• [EXERCISE BRIEF] Apart from the images, every record below must be given again without alteration.

☆ ☆ ☆

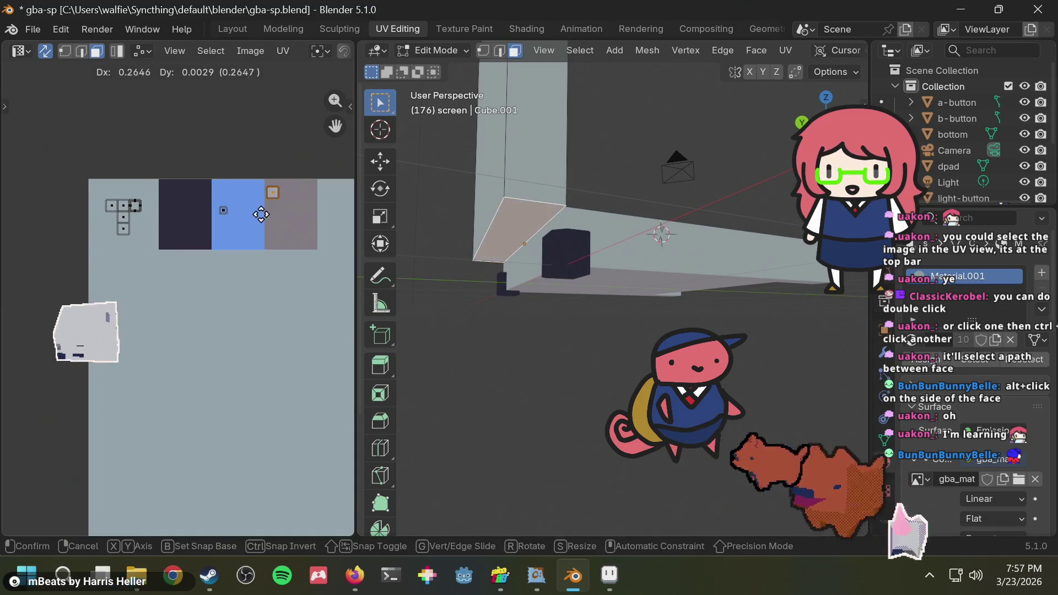
pyautogui.click(275, 227)
pyautogui.click(580, 187)
# Move an underside face's UVs onto the gray swatch, then return to Object Mode
pyautogui.moveTo(581, 187)
pyautogui.mouseDown(button='middle')
pyautogui.moveTo(621, 173)
pyautogui.moveTo(487, 282)
pyautogui.moveTo(697, 185)
pyautogui.moveTo(730, 130)
pyautogui.moveTo(633, 107)
pyautogui.mouseUp(button='middle')
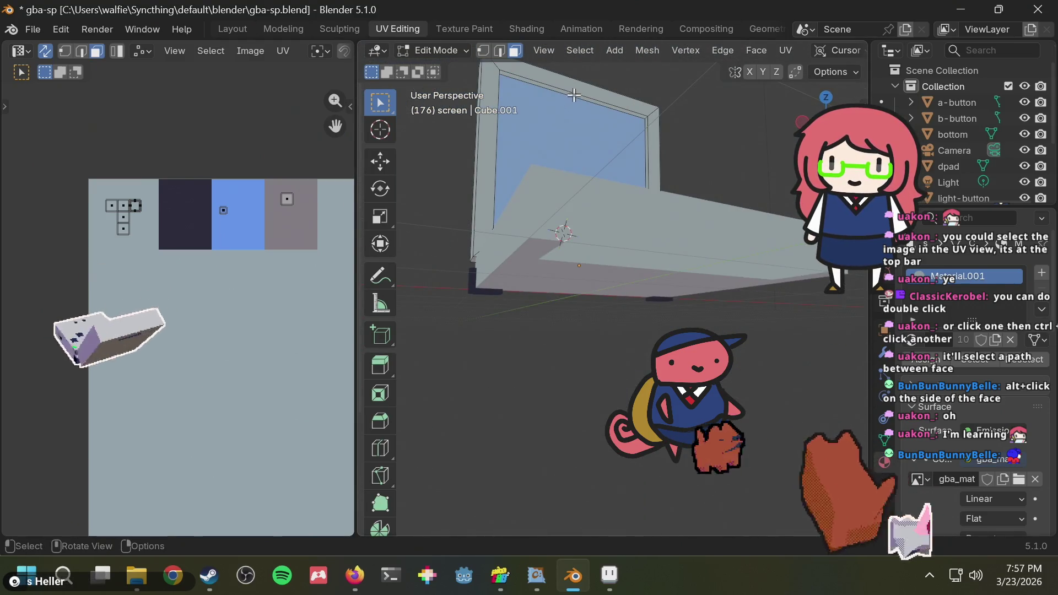
pyautogui.press('g')
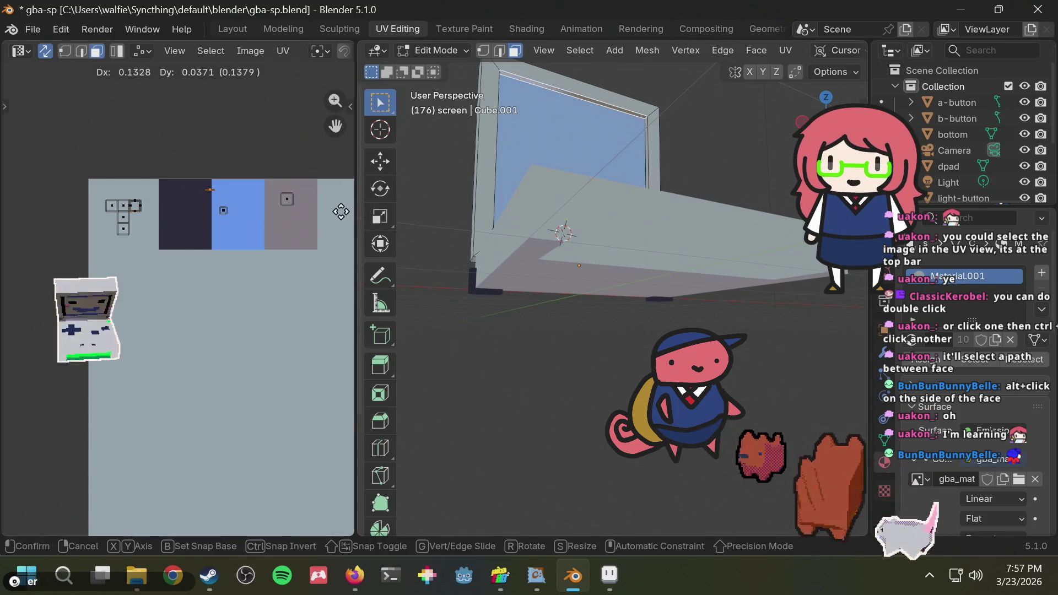
pyautogui.click(88, 254)
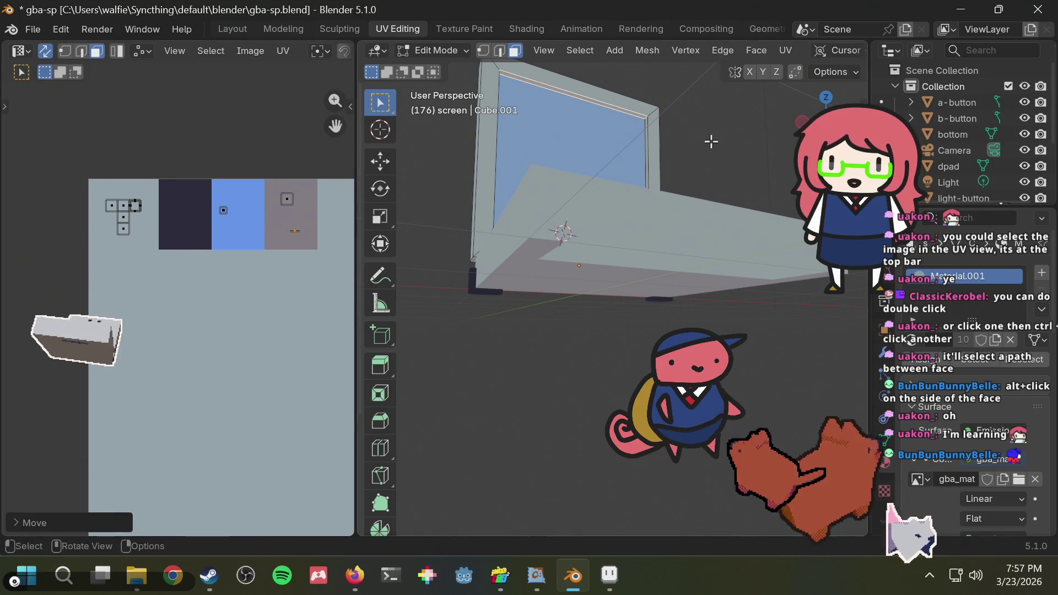
pyautogui.moveTo(694, 113); pyautogui.dragTo(675, 193, button='middle')
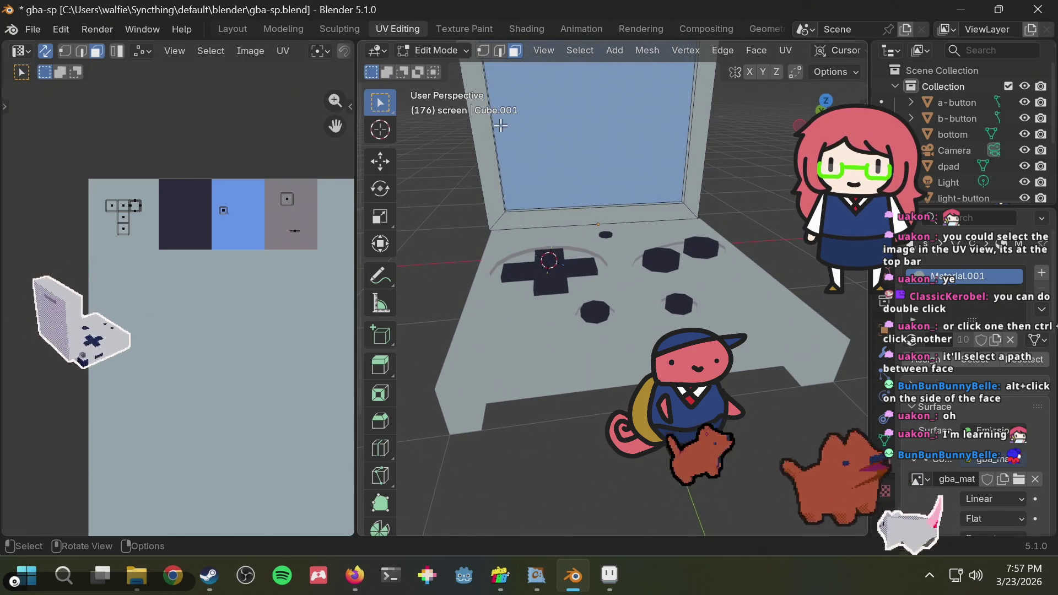
pyautogui.press('Tab')
pyautogui.moveTo(450, 190)
pyautogui.mouseDown(button='middle')
pyautogui.moveTo(583, 214)
pyautogui.moveTo(690, 151)
pyautogui.moveTo(487, 255)
pyautogui.moveTo(640, 233)
pyautogui.moveTo(707, 200)
pyautogui.moveTo(692, 170)
pyautogui.moveTo(629, 190)
pyautogui.moveTo(501, 194)
pyautogui.moveTo(462, 173)
pyautogui.moveTo(535, 260)
pyautogui.moveTo(687, 170)
pyautogui.moveTo(707, 146)
pyautogui.moveTo(681, 100)
pyautogui.moveTo(417, 263)
pyautogui.moveTo(582, 185)
pyautogui.moveTo(621, 117)
pyautogui.moveTo(540, 246)
pyautogui.moveTo(520, 223)
pyautogui.moveTo(762, 224)
pyautogui.moveTo(700, 150)
pyautogui.moveTo(702, 135)
pyautogui.moveTo(644, 147)
pyautogui.moveTo(471, 253)
pyautogui.moveTo(570, 219)
pyautogui.moveTo(432, 138)
pyautogui.moveTo(426, 123)
pyautogui.moveTo(574, 148)
pyautogui.moveTo(719, 195)
pyautogui.moveTo(603, 331)
pyautogui.moveTo(502, 158)
pyautogui.moveTo(621, 322)
pyautogui.moveTo(625, 290)
pyautogui.mouseUp(button='middle')
# Save gba-sp.blend and view the upright screen above the buttons
pyautogui.press('ctrl+s')
pyautogui.scroll(5, 617, 224)
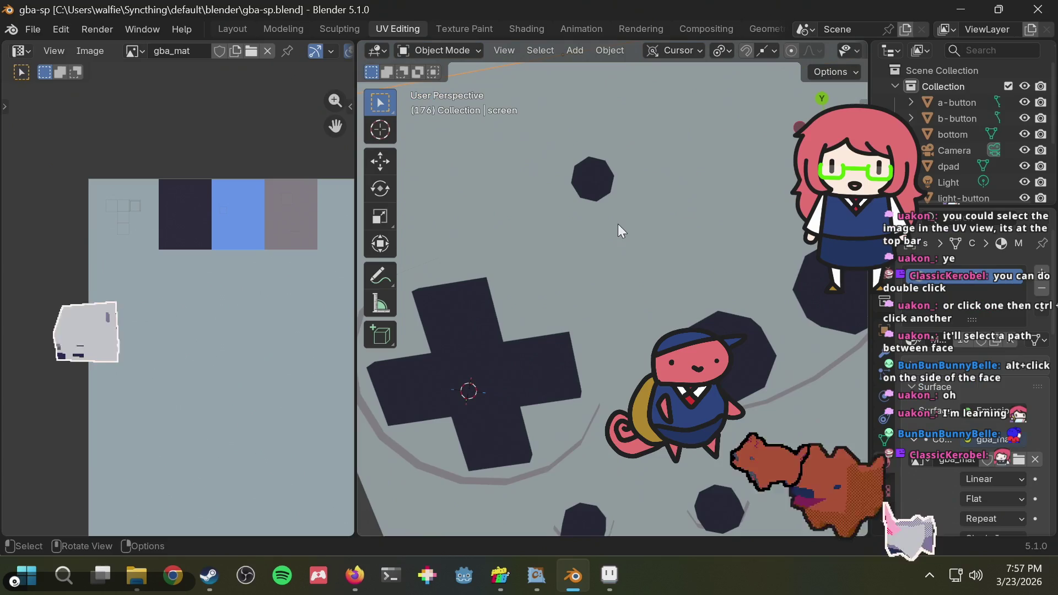
pyautogui.scroll(-5, 580, 219)
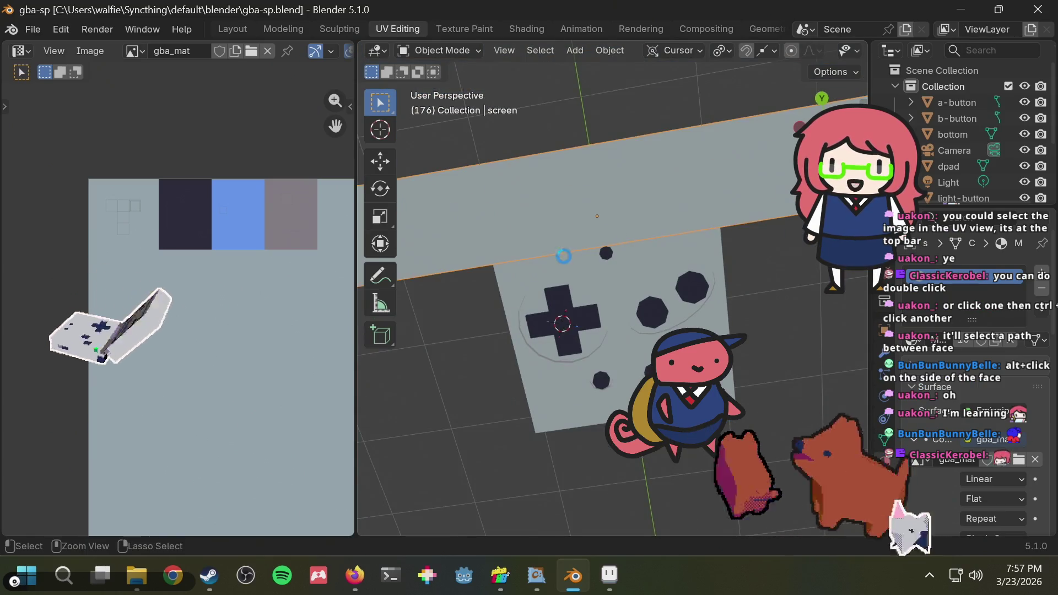
pyautogui.press('ctrl+s')
pyautogui.moveTo(569, 261)
pyautogui.mouseDown(button='middle')
pyautogui.moveTo(573, 130)
pyautogui.moveTo(561, 184)
pyautogui.moveTo(705, 138)
pyautogui.moveTo(608, 240)
pyautogui.moveTo(545, 226)
pyautogui.moveTo(676, 186)
pyautogui.moveTo(600, 191)
pyautogui.moveTo(466, 159)
pyautogui.moveTo(746, 149)
pyautogui.moveTo(773, 233)
pyautogui.mouseUp(button='middle')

☆ ☆ ☆

• [ANSWER BELOW]
pyautogui.click(275, 227)
pyautogui.click(580, 187)
# Move an underside face's UVs onto the gray swatch, then return to Object Mode
pyautogui.moveTo(581, 187)
pyautogui.mouseDown(button='middle')
pyautogui.moveTo(621, 173)
pyautogui.moveTo(487, 282)
pyautogui.moveTo(697, 185)
pyautogui.moveTo(730, 130)
pyautogui.moveTo(633, 107)
pyautogui.mouseUp(button='middle')
pyautogui.press('g')
pyautogui.click(88, 254)
pyautogui.moveTo(694, 113); pyautogui.dragTo(675, 193, button='middle')
pyautogui.press('Tab')
pyautogui.moveTo(450, 190)
pyautogui.mouseDown(button='middle')
pyautogui.moveTo(583, 214)
pyautogui.moveTo(690, 151)
pyautogui.moveTo(487, 255)
pyautogui.moveTo(640, 233)
pyautogui.moveTo(707, 200)
pyautogui.moveTo(692, 170)
pyautogui.moveTo(629, 190)
pyautogui.moveTo(501, 194)
pyautogui.moveTo(462, 173)
pyautogui.moveTo(535, 260)
pyautogui.moveTo(687, 170)
pyautogui.moveTo(707, 146)
pyautogui.moveTo(681, 100)
pyautogui.moveTo(417, 263)
pyautogui.moveTo(582, 185)
pyautogui.moveTo(621, 117)
pyautogui.moveTo(540, 246)
pyautogui.moveTo(520, 223)
pyautogui.moveTo(762, 224)
pyautogui.moveTo(700, 150)
pyautogui.moveTo(702, 135)
pyautogui.moveTo(644, 147)
pyautogui.moveTo(471, 253)
pyautogui.moveTo(570, 219)
pyautogui.moveTo(432, 138)
pyautogui.moveTo(426, 123)
pyautogui.moveTo(574, 148)
pyautogui.moveTo(719, 195)
pyautogui.moveTo(603, 331)
pyautogui.moveTo(502, 158)
pyautogui.moveTo(621, 322)
pyautogui.moveTo(625, 290)
pyautogui.mouseUp(button='middle')
# Save gba-sp.blend and view the upright screen above the buttons
pyautogui.press('ctrl+s')
pyautogui.scroll(5, 617, 224)
pyautogui.scroll(-5, 580, 219)
pyautogui.press('ctrl+s')
pyautogui.moveTo(569, 261)
pyautogui.mouseDown(button='middle')
pyautogui.moveTo(573, 130)
pyautogui.moveTo(561, 184)
pyautogui.moveTo(705, 138)
pyautogui.moveTo(608, 240)
pyautogui.moveTo(545, 226)
pyautogui.moveTo(676, 186)
pyautogui.moveTo(600, 191)
pyautogui.moveTo(466, 159)
pyautogui.moveTo(746, 149)
pyautogui.moveTo(773, 233)
pyautogui.mouseUp(button='middle')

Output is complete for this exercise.